How flatten a list of lists one step

This works for your example, if there is only one level of nested lists (no lists of lists of lists):

itertools.product(*A)

you can probably call itertools.product like so:

itertools.product(*A) # where A is your list of lists of tuples

This way it expands your list's elements into arguments for the function you are calling.

Late to the party but ...

I'm new to python and come from a lisp background. This is what I came up with (check out the var names for lulz):

def flatten(lst):
    if lst:
        car,*cdr=lst
        if isinstance(car,(list)):
            if cdr: return flatten(car) + flatten(cdr)
            return flatten(car)
        if cdr: return [car] + flatten(cdr)
        return [car]

Seems to work. Test:

A = [ [(1,2,3),(4,5,6)], [(7,8,9),(8,7,6),(5,4,3)],[(2,1,0),(1,3,5)] ]

flatten(A)

Result:

[(1, 2, 3), (4, 5, 6), (7, 8, 9), (8, 7, 6), (5, 4, 3), (2, 1, 0), (1, 3, 5)]

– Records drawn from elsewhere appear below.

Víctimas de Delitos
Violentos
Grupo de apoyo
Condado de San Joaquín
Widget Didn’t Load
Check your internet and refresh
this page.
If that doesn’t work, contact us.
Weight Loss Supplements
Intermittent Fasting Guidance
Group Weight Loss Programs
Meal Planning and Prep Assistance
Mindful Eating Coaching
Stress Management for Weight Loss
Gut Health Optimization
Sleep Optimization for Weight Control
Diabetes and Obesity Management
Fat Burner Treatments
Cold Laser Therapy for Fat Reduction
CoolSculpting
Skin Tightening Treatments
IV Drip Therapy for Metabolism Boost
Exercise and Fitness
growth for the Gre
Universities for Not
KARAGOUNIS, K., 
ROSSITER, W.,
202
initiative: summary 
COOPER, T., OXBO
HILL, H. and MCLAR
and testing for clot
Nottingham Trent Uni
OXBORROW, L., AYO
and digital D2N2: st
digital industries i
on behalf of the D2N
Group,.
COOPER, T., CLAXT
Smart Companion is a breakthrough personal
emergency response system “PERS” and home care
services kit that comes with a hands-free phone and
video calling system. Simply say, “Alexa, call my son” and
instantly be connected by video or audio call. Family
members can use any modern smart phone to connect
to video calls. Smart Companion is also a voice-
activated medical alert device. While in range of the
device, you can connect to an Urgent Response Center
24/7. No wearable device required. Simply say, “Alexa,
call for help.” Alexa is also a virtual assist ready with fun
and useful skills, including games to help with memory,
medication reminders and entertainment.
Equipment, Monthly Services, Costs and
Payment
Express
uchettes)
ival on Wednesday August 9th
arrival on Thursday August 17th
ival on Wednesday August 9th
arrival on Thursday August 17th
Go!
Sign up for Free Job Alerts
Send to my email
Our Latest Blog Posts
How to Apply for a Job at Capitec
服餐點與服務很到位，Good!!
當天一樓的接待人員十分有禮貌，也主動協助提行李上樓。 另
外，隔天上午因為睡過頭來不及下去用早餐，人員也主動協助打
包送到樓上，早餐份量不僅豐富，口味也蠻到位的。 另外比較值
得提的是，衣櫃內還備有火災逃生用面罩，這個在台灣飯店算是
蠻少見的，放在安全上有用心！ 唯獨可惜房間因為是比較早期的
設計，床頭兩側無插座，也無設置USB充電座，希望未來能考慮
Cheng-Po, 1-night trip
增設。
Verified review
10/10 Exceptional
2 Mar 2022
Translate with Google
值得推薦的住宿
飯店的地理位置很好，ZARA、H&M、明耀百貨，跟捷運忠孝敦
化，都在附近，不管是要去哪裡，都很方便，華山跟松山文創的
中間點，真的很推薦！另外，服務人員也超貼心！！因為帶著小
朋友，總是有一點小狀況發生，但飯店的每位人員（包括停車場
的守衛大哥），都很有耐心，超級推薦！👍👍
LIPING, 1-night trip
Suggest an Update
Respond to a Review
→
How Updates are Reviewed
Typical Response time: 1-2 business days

Note: the line car,*cdr=lst only works in Python 3.0

This is not exactly one step, but this would do what you want if for some reason you don't want to use the itertools solution:

def crossprod(listoflists):
    if len(listoflists) == 1:
        return listoflists
    else:
        result = []
        remaining_product = prod(listoflists[1:])
        for outertupe in listoflists[0]:
            for innercombo in remaining_product[0]:
                newcombo = [outertupe]
                newcombo.append(innercombo)
                result.append(newcombo)
        return result

def flatten(A)
    answer = []
    for i in A:
        if type(i) == list:
            ans.extend(i)
        else:
            ans.append(i)
    return ans

This may also be achieved using list comprehension.

In [62]: A = [ [(1,2,3),(4,5,6)], [(7,8,9),(8,7,6),(5,4,3)],[(2,1,0),(1,3,5)] ]

In [63]: improved_list = [num for elem in A for num in elem]

In [64]: improved_list
Out[64]: [(1, 2, 3), (4, 5, 6), (7, 8, 9), (8, 7, 6), (5, 4, 3), (2, 1, 0), (1, 3, 5)]